### WHAT YOU SHOULD DO
The line count for "pixels" is all that is needed: say how many lines in the listing below contain it.

### DATA SUPPLIED
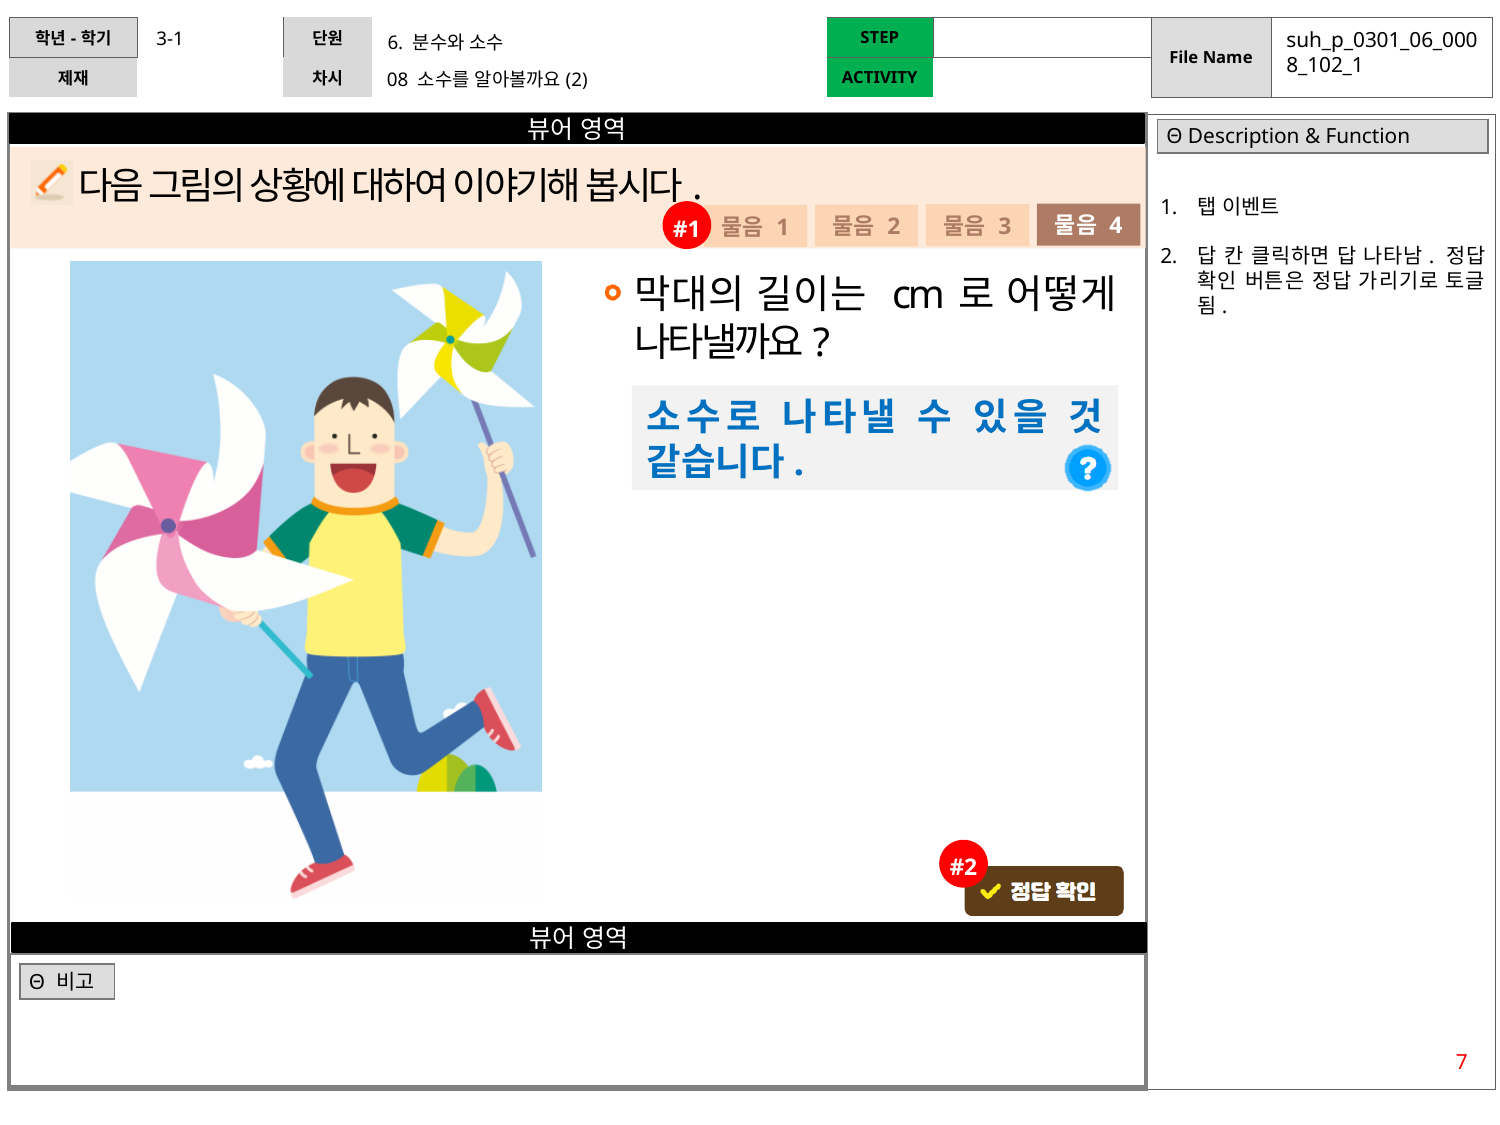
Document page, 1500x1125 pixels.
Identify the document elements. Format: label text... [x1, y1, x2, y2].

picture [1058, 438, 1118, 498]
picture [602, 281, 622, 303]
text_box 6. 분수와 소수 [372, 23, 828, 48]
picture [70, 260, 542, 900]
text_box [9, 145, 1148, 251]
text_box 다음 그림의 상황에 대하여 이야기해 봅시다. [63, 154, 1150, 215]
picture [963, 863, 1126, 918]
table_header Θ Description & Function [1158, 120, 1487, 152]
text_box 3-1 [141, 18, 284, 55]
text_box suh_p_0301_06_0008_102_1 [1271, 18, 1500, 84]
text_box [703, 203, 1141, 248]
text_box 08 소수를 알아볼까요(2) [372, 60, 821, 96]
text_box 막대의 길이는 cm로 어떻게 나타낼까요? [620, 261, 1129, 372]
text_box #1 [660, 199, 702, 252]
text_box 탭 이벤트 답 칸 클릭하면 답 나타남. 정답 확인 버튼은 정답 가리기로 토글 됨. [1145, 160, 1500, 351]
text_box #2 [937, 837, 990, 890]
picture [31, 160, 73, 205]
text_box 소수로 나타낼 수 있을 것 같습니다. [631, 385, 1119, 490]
--
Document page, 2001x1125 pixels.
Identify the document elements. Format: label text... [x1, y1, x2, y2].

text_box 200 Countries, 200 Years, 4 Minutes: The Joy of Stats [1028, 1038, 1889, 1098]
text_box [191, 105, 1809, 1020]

### TASK RESPONSE
2